‘Wie Sie mit Job Crafting Ihre Arbeit wieder lieben lernen’ von Ragnhild Struss

Gib deinem Job eine zweite Chance

von Petzi

Buch liegt auf einem Tisch.Vor Monaten habe ich rein aus Interesse meine Instagram-Community gefragt, wie zufrieden sie mit ihrem Job ist. Eine deutliche Mehrheit war es leider nicht. Diese Umfrage ist sicher nicht representativ, zeigt aber dennoch einen deutlichen Trend. Denn auch Studien verraten, dass nicht einmal ein Drittel der Arbeitnehmer glücklich mit der eigenen beruflichen Siuation ist. Viele langweilen sich sogar bei der Arbeit, sind unterfordert oder können eigene Stärken und Fähigkeiten nicht wirklich einbringen. Hier kann Job Crafting helfen.

Ragnhild Struss, die die Berufs- und Karriereberatungsagentur Struss & Claussen gegründet hat, berät viele Menschen dabei, sich selbst besser zu verstehen und damit einhergehend auch die berufliche Situation zu ändern. Denn nur wenn die Job- und Lebensentscheidungen im Einklang mit der eigenen Persönlichkeit stehen, kommt auch Erfolg. Struss ist hiervon sogar überzeugt. Sie sagt: „Erfolg kommt von Erfüllung und nichts macht glücklicher und erfolgreicher, als ein authentisches Leben zu führen und persönlich sowie professionell zu wachsen.“

„Beruflich zufriedene Menschen schlafen besser, leben gesünder, können die Aktivitäten in anderen Lebensbereichen mehr genießen und sind insgesamt glücklicher.“

Wie Job Crafting helfen kann

Hinter dem Begriff „Job Crafting“ verbirgt sich ein Konzept aus der Arbeits- und Wirtschaftspsychologie. Der Ansatz ist, seine Arbeit so zu gestalten oder zu verändern, dass sie sehr gut zur eigenen Person und zur aktuellen Lebenssituation passt. Kleine Anpassungen können teilweise schon helfen, um den eigenen Job besser auf die Persönlichkeit abzustimmen. Zudem ist Job Crafting aber auch eine Erinnerung daran, dass wir selbst die Verantwortung für das eigene Wohlbefinden bei der Arbeit übernehmen sollten.

============

**ÜBUNGSAUFGABEN:**
**A.** Beantworte diese Fragen zum Text über Job Crafting:
(i) Welche Agentur hat Ragnhild Struss gegründet?
(ii) Aus welchem Fachgebiet stammt das Konzept Job Crafting?
(iii) Wie viele Arbeitnehmer sind laut Studien glücklich mit ihrer beruflichen Situation?
**B.** Schreib den Text über Job Crafting nach seinem letzten Satz weiter.

============

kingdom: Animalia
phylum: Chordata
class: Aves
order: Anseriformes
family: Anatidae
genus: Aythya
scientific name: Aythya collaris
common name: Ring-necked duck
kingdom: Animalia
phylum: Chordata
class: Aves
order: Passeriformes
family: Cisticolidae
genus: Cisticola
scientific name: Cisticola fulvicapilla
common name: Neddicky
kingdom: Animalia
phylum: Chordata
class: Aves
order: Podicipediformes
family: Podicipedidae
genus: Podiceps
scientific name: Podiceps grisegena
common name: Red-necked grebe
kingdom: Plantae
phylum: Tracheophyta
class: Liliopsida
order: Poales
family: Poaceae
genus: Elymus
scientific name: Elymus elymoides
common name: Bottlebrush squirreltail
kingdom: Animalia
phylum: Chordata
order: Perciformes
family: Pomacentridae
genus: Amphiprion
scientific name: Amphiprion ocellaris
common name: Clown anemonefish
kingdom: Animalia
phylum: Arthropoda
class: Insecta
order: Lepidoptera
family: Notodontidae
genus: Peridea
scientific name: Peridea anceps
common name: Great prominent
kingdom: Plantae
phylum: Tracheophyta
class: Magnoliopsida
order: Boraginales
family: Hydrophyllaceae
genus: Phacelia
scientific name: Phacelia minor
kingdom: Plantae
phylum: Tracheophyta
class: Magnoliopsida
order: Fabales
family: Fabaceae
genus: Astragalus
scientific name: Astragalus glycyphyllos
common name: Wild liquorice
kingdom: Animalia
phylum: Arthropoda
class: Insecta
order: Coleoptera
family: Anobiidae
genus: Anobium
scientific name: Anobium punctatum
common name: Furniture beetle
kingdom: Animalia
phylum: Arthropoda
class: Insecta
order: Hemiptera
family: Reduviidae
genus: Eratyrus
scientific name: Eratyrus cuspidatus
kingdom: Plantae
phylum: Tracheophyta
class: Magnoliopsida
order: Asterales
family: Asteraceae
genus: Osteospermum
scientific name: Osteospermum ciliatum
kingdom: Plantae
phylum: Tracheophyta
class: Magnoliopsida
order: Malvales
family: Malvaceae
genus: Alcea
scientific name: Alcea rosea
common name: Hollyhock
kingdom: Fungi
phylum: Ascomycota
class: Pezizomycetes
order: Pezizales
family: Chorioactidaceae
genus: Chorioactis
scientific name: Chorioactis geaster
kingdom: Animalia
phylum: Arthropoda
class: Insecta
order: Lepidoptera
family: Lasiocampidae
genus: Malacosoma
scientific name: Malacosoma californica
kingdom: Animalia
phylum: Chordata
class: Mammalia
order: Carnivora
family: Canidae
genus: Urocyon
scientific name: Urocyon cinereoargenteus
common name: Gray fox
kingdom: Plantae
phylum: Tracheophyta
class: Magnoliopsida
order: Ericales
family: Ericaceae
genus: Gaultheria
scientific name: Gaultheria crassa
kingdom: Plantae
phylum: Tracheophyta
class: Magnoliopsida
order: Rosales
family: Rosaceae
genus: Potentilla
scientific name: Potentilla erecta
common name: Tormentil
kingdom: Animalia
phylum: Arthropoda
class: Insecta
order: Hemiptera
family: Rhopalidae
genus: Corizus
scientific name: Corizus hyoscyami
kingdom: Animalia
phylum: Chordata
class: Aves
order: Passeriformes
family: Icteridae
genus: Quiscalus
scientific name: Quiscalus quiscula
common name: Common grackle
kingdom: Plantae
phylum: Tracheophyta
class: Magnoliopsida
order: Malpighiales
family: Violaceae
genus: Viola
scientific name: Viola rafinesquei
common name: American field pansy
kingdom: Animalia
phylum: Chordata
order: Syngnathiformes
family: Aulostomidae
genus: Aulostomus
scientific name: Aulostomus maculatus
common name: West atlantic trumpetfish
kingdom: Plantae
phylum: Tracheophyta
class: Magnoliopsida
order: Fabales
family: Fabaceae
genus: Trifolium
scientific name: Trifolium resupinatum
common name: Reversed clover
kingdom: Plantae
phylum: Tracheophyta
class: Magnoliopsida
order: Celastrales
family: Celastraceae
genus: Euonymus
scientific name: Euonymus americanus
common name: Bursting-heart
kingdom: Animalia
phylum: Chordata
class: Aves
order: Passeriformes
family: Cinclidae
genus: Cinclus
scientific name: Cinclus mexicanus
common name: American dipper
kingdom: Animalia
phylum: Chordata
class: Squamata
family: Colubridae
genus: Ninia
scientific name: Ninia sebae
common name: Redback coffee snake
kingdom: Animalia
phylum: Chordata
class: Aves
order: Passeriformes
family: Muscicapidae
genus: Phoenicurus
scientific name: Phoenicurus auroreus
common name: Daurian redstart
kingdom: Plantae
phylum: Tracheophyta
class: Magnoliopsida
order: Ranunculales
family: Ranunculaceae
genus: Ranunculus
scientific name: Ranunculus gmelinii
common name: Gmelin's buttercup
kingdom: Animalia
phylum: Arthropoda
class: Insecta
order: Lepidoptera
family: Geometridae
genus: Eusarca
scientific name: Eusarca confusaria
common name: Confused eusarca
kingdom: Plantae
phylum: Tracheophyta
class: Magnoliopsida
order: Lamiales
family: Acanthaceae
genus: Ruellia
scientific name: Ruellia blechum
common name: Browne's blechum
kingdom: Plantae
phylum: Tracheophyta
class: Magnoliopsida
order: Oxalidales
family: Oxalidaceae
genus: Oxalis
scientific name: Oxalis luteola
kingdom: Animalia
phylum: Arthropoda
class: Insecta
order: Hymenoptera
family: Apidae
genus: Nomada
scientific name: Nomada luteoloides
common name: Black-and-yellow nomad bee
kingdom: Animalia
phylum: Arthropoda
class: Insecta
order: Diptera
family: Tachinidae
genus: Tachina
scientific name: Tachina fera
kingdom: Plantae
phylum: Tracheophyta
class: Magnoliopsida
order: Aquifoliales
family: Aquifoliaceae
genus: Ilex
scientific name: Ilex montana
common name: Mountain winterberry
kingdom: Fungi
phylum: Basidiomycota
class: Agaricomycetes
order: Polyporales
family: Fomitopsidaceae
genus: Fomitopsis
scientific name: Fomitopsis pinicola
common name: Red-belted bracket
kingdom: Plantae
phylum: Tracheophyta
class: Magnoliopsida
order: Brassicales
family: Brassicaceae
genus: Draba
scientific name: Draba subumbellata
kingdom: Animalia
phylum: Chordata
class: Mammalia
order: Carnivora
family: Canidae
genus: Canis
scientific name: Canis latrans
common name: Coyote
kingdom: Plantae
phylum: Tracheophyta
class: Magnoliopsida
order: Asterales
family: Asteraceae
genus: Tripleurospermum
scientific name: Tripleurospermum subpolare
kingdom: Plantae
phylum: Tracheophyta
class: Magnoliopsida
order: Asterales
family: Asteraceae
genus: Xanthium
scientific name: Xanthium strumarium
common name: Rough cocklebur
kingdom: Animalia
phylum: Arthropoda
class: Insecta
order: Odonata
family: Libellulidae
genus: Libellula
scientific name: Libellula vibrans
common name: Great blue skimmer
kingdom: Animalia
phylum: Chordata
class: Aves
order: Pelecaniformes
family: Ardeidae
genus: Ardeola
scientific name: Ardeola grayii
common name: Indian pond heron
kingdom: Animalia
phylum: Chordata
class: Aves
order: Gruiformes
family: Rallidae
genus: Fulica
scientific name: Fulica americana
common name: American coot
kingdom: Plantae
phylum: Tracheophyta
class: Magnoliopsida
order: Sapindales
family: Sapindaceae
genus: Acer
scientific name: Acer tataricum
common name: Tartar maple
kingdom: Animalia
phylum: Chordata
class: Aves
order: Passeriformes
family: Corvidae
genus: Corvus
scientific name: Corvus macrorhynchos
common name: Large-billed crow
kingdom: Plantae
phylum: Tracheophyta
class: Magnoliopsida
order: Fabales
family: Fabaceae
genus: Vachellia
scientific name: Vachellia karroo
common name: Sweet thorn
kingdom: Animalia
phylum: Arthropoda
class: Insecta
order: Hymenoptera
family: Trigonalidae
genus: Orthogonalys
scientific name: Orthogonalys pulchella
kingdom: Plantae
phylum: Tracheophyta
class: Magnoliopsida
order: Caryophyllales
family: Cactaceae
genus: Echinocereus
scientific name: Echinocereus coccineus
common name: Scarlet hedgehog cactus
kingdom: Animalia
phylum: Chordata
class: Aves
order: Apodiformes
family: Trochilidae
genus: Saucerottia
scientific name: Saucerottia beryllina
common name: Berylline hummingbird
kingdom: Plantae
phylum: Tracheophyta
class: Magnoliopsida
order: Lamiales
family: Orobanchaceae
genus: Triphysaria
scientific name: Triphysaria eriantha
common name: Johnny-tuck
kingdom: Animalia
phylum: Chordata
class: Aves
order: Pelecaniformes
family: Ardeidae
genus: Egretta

============

**LÖSUNGEN:**
**A.**
(i) Die Berufs- und Karriereberatungsagentur Struss & Claussen
(ii) Aus der Arbeits- und Wirtschaftspsychologie
(iii) Nicht einmal ein Drittel

**B.**
In ihrem Buch schreibt Ragnhild Struss sehr ausführlich darüber, welche Möglichkeiten Job Crafting bietet und wie es gelingt. Denn nicht immer ist eine Kündigung die beste Lösung. Sie lässt dabei aber natürlich auch nicht außer acht, dass es manchmal Situationen gibt, in denen Job Crafting an seine Grenzen gerät und es durchaus sinnvoller ist, das Unternehmen zu verlassen und den Job zu wechseln.

Was bedeutet Arbeitszufriedenheit?

Es macht sich auf ganz verschiedene Weise bemerkbar, wenn uns unsere Arbeit zufrieden macht. Hier einige der Faktoren:

  • Wir äußern uns wohlwollend über unsere Tätigkeit, unser Unternehmen und das Miteinander am Arbeitsplatz.
  • Wir haben geringe Fehlzeiten, seltene berufliche Wechsel, hohes Engagement, gute Zusammenarbeit mit Kolleg:innen und eine offene, zugewandte Körpersprache.
  • Unsere Arbeitszufriedenheit wird gesteigert durch Anerkennung, persönliches Wachstum, Verantwortung, bedeutsame Beziehungen oder dem Gefühl, dass unser Job Sinn macht.
  • Strukturelle Bedingungen wie gute Arbeitszeiten, Flexibilität in der Tätigkeitsausübung, die Vereinbarkeit von Familie und Beruf und Aufstiegschancen tragen maßgeblich zum Wohlbefinden bei.
  • Es gibt zudem auch Faktoren, die erfüllt sein müssen, damit wir nicht unzufrieden sind, die aber im Umkehrschluss auch nicht unbedingt zu hoher Zufriedenheit führen müssen. Diese sind beispielsweise das Gehalt, die Arbeitsplatzsicherheit, gesunde soziale Beziehungen oder physisch angenehme Arbeitsbedingungen.

Das Maß unserer Zufriedenheit ergibt sich aus der Formel „Realität minus Erwartungen“. Wenn wir hohe Ansprüche und große Hoffnungen haben und die berufliche Situation das gar nicht hergibt, gerät unsere Zufriedenheit ins Minus. Wenn wir jedoch das Gefühl haben, dass unsere Erwartungen erfüllt sind oder sogar noch übertroffen werden, dann stellt sich ein positives Gefühl ein. Job Crafting kann im ersten Fall ansetzen und dabei helfen sich wieder selbstbestimmt und kraftvoll zu fühlen und dem eigenen Job Bedeutung beizumessen.

Aber auch das Arbeitsklima ist ein wichtiger Faktor. Im Idealfall herrscht eine positive Atmosphäre, in der alle offen, respektvoll und wohlwollend miteinander kommunizieren. Wenn man über verschiedene Hierarchieebenen hinweg aufrichtig miteinander agiert und eine Kultur gelebt wird, die von Vertrauen und Transparenz geprägt ist.

Kennst du deine Werte?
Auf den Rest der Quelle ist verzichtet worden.